▶ **Exercise aim**
Transcribe the data as written, minus images.

--------------------------------

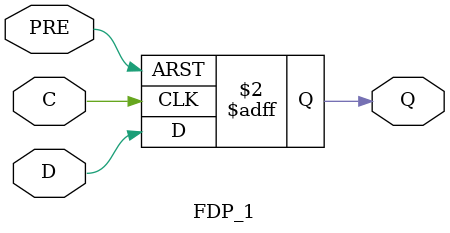
<source format=v>

/*

FUNCTION    : D-FLIP-FLOP with async preset

*/

// `celldefine
`timescale  100 ps / 10 ps

module FDP_1 (Q, C, D, PRE);

    parameter INIT = 1'b1;

    output Q;
    reg    Q;

    input  C, D, PRE;

    always @(posedge PRE or negedge C)
        if (PRE)
        Q <= 1;
        else
            Q <= D;

endmodule

</source>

--------------------------------

▶ **Output of the exercise**
<source format=v>

/*

FUNCTION    : D-FLIP-FLOP with async preset

*/

// `celldefine
`timescale  100 ps / 10 ps

module FDP_1 (Q, C, D, PRE);

    parameter INIT = 1'b1;

    output Q;
    reg    Q;

    input  C, D, PRE;

    always @(posedge PRE or negedge C)
        if (PRE)
        Q <= 1;
        else
            Q <= D;

endmodule

</source>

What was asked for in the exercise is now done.